Desplanques dans un chapitre des Données sociales, de 1993, plus
le « capital culturel » est fort, plus la socialisation est
précoce, plus les parents mettent leurs enfants dans des crèches collectives.
Les milieux populaires préfèrent et privilégient la garde à la maison.
L’articulation famille/travail dans ce cas peut changer pour certaines
catégories sociales. La formation, le diplôme, le capital culturel,
l’habitat dans des centres urbains disposant de capacités d’accueil,
favorisent l’activité féminine, sans refuser la constitution d’une famille.
L’emploi
est une variable déterminante, c’est ce que montre notamment Margaret
Maruani, « l’emploi féminin à l’ombre du chômage », dans a
revue : Actes de la recgherche en sciences sociales,
en 1996. La population active a augmenté entre 1975 et 1995 de 3,3 millions
qui comprennent 85 % de femmes. L’activité professionnelle diminue fortement
avec la venue du troisième enfant. Pour Margaret Maruani, le modèle
dominant de nos jours n’est plus celui du « choix (travail ou famille)
ni celui de l’alternance (travailler – s’arrêter – retravailler), mais
celui du cumul ». Il y a entre hommes et femmes une « homogénéisation
des comportements d’activité. Malgré cela, les taux de chômage féminin
restent plus importants que ceux des hommes. C’est dans leur capacité
à accéder à l’emploi que les femmes peuvent être motrices dans l’articulation
famille/travail. Toute discrimination à leur égard porte la marque d’une
domination masculine, donc d’une inertie dans les rapports hommes/femmes.

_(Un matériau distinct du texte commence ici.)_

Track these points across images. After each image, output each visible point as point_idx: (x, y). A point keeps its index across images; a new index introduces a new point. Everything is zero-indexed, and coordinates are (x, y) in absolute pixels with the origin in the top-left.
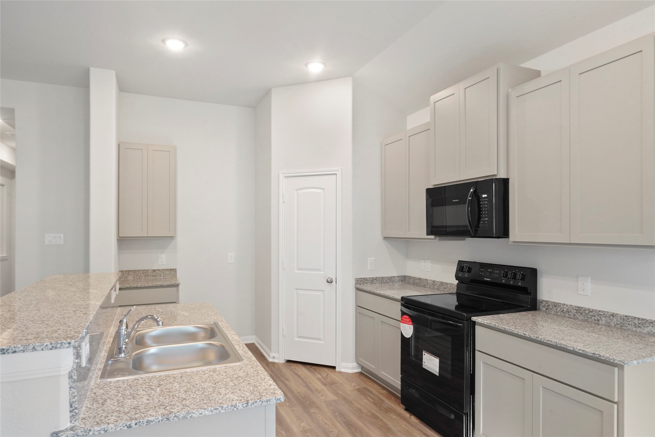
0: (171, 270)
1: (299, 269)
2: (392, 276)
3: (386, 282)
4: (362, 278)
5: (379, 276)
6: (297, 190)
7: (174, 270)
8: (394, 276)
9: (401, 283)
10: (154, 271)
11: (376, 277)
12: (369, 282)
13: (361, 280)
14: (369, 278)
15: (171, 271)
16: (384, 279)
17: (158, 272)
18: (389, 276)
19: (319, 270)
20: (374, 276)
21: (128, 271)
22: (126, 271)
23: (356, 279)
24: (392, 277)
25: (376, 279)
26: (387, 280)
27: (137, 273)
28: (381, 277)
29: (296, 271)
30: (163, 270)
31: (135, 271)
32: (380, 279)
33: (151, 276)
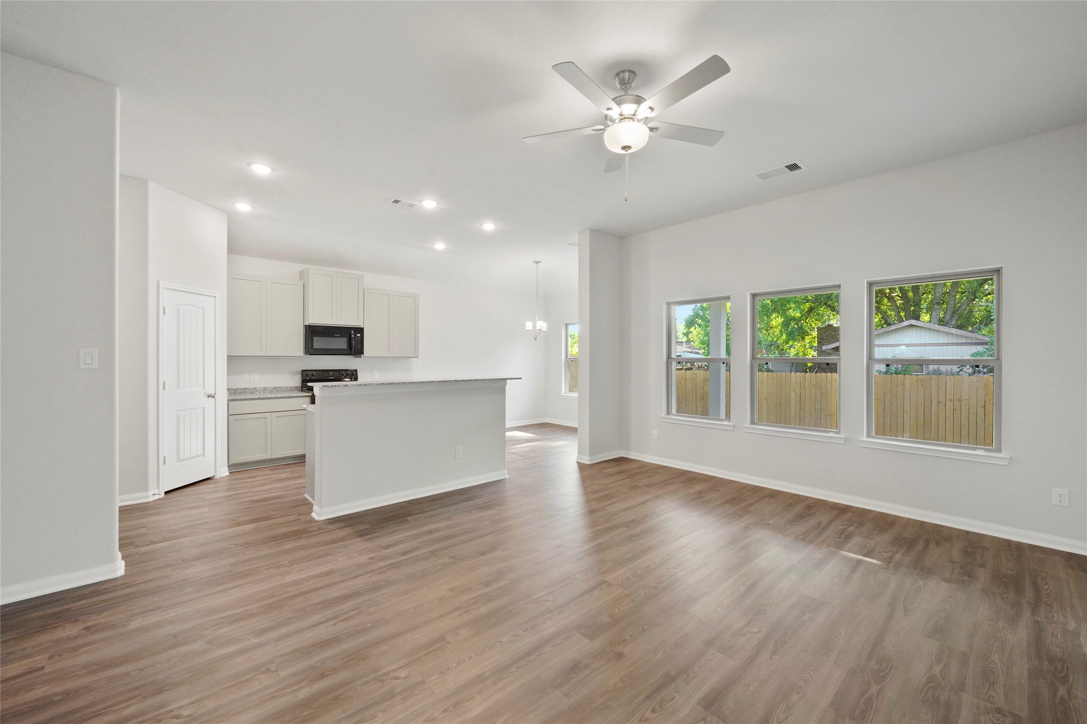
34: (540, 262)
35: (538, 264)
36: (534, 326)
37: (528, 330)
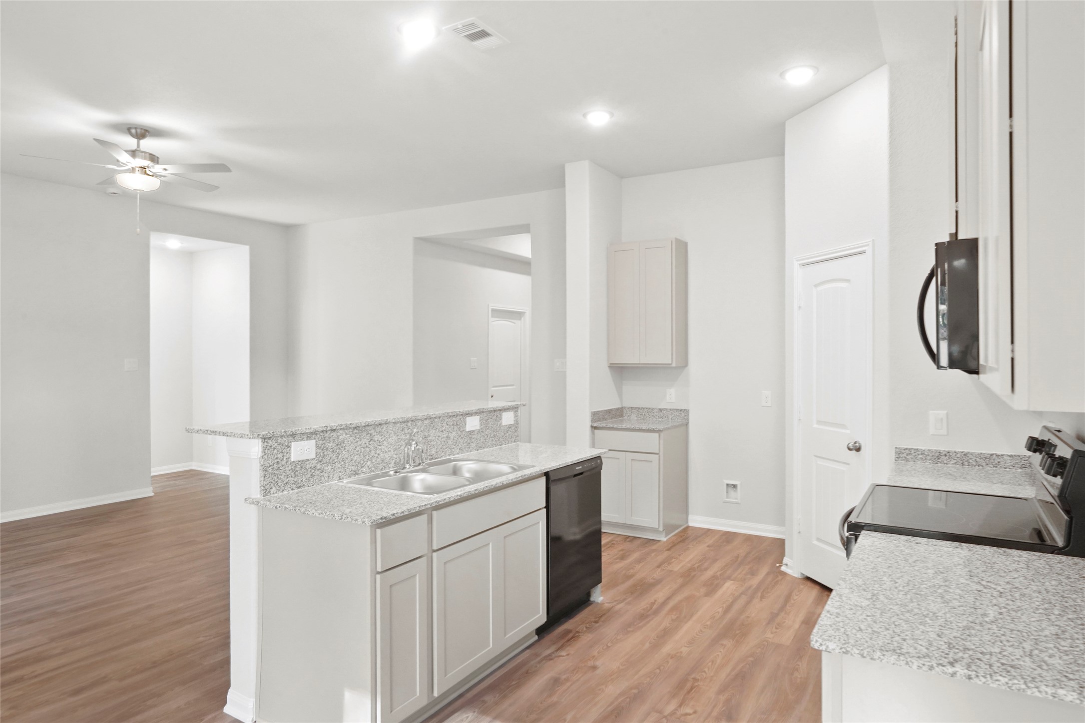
0: (681, 410)
1: (819, 422)
2: (994, 453)
3: (974, 464)
4: (910, 449)
5: (957, 450)
6: (816, 286)
7: (685, 412)
8: (1000, 453)
9: (1020, 470)
10: (661, 410)
11: (947, 450)
12: (929, 458)
13: (907, 451)
14: (929, 450)
15: (681, 412)
16: (971, 456)
17: (665, 412)
18: (984, 452)
19: (843, 426)
20: (943, 448)
21: (631, 408)
22: (629, 408)
23: (897, 450)
24: (992, 455)
25: (948, 454)
26: (978, 460)
27: (642, 411)
28: (963, 452)
29: (815, 426)
30: (671, 410)
31: (639, 408)
32: (958, 456)
33: (657, 417)
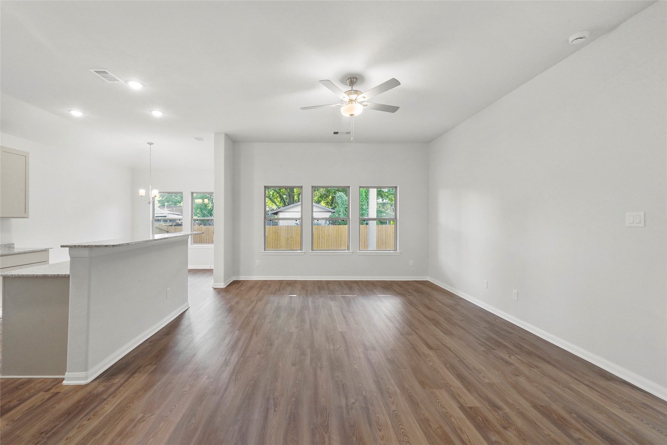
34: (153, 144)
35: (151, 145)
36: (148, 193)
37: (142, 196)
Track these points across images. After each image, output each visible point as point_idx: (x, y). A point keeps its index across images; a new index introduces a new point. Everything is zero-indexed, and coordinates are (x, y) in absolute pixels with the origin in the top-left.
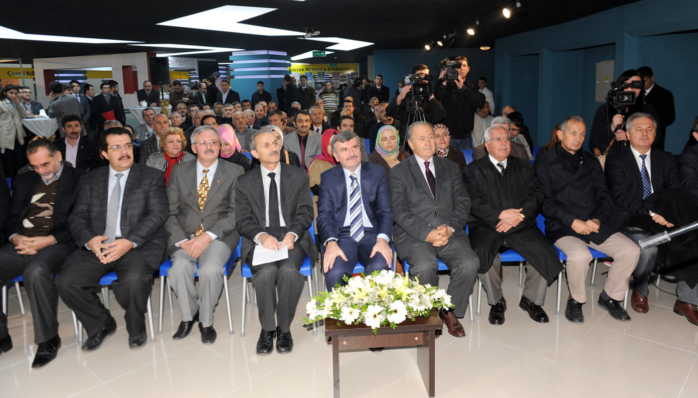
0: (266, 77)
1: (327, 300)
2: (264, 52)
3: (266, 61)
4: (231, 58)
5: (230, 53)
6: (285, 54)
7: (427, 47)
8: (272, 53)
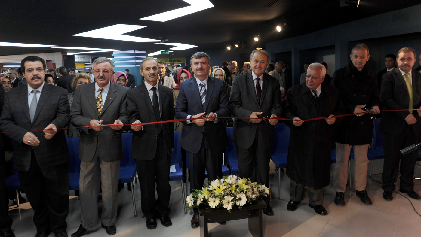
0: (134, 66)
1: (200, 195)
2: (133, 52)
3: (134, 57)
4: (112, 55)
5: (112, 52)
6: (144, 52)
7: (229, 48)
8: (137, 52)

Les chiffres du chômage des jeunes femmes montrent qu’une femme sur
trois est au chômage contre un homme sur cinq. « Le chômage des
jeunes, massivement, est un fait féminin ». En ayant des difficultés
à trouver un emploi, les femmes témoignent de la persistance d’inégalités
sociales. Les changements dans l’articulation famille/travail sont à
nuancer et à minorer.
De
plus, comme le remarque Margaret Maruani, la problématique du travail
à temps partiel montre que celui-ci n’est pas forcément du « travail
à temps réduit », mais un mi-temps imposé. Les femmes peuvent-elles
s’opposer aux mi-temps ? Ont-elles d’autres alternatives que le
choix entre un temps partiel ou le chômage ? Le temps partiel pour
les femmes devient une « norme sociale ».
Dans
ces conditions, l’articulation famille/travail reste la même pour certaines
catégories de femmes (qui appartiennent à des classes sociales souvent
défavorisées) ; l’emploi n’est pas choisi dans sa nature et dans
ses conditions (durée) ; la famille quand elle se constitue incite
la femme à s’occuper des enfants, il n’y a pas de compromis entre famille
et travail.
L’emploi
féminin et masculin se différencie sur de nombreuses variables. On note
cependant une forte augmentation du taux d’activité professionnelle
des femmes depuis plusieurs décennies. Quand les femmes désirent avoir
des enfants, la nouvelle situation oblige parfois celles-ci à arrêter
leur activité pour se consacrer à l’éducation des enfants. La réciproque
est peu fréquente pour les hommes. La classe sociale, le niveau de diplôme,
la socialisation,… déterminent l’attitude des femmes vis-à-vis de leur
travail. On peut remarquer, par exemple, pour une femme diplômée, appartenant
à une classe favorisée, une volonté de poursuivre son métier et concilier
activité professionnelle et vie familiale. Dans ce cas, on peut dire
que l’articulation famille/travail a changé pour les femmes et pour
les hommes. En général, ces changements sont minimes.